• STORED DATA:
>>>
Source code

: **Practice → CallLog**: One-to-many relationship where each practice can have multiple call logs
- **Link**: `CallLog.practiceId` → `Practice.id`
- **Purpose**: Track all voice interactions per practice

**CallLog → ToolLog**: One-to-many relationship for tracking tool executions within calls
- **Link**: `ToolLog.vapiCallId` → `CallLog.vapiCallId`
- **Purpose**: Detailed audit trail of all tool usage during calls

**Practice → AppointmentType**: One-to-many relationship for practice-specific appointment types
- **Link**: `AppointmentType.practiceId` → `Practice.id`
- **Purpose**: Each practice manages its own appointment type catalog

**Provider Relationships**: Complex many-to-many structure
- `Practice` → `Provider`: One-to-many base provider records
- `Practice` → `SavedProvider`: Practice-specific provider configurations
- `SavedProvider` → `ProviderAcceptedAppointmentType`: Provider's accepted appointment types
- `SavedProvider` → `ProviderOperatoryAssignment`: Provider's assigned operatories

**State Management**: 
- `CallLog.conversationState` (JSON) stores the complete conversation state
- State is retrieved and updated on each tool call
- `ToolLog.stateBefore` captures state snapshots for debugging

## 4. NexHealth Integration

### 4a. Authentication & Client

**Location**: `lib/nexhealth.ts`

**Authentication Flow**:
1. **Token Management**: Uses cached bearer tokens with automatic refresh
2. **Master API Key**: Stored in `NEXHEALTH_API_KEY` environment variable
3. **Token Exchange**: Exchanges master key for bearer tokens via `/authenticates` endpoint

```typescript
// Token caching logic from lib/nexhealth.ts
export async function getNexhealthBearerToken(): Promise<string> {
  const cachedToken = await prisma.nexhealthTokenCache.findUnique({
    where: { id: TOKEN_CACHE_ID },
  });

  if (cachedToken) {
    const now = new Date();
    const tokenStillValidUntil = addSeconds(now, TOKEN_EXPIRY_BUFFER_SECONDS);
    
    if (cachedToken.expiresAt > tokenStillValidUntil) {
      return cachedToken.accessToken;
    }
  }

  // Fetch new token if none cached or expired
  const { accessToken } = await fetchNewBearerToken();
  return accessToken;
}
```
<<<
• TASK DETAILS:
From the data, work out how many lines include the word "calls"; the reply is that number and nothing else.

• EXERCISE OUTPUT:
2